§ What needs to be done
Once you find the line that contains "(at your option) a later version.", write out that line and every line after it to the end of the records, exactly and with nothing else.
Raw data section start
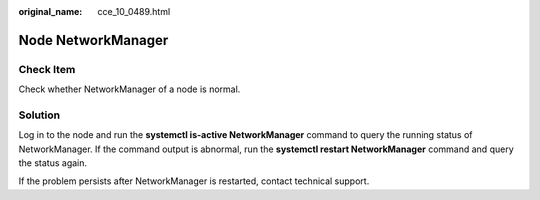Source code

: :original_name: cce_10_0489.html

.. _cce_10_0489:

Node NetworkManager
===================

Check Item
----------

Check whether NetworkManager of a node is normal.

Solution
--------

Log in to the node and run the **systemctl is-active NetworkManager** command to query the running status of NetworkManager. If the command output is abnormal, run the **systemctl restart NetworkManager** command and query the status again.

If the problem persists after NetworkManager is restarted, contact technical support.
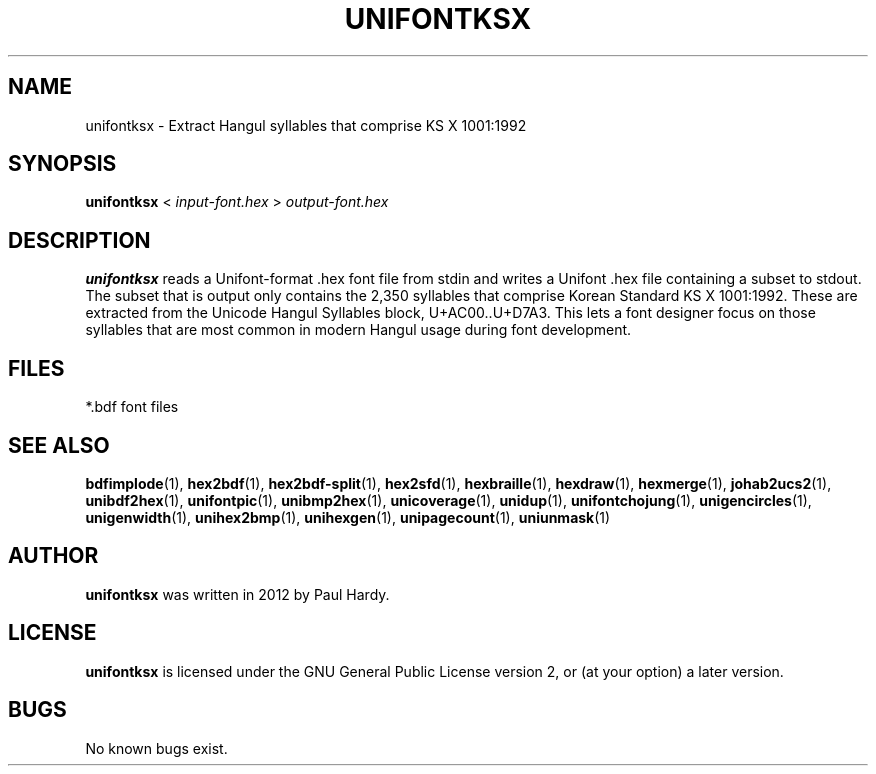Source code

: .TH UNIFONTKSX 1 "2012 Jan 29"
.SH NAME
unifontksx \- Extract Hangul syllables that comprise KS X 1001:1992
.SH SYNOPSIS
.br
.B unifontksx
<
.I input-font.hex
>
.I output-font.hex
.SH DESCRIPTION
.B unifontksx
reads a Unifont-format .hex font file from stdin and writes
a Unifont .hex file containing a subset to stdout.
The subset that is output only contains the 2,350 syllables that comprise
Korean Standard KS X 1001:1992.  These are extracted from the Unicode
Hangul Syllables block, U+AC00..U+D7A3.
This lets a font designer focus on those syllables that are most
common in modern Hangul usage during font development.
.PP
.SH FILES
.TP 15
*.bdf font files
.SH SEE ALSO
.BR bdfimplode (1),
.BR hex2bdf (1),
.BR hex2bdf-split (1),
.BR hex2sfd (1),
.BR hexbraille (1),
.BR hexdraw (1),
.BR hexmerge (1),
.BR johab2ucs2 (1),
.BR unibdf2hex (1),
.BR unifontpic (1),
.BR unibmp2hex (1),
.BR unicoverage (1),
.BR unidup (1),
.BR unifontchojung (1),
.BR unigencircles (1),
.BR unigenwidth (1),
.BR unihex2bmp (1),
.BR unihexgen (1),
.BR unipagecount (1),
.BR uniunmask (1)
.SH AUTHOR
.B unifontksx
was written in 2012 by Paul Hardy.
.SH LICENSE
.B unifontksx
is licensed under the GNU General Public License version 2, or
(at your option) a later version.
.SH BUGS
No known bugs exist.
Raw data section end
§ Result below
(at your option) a later version.
.SH BUGS
No known bugs exist.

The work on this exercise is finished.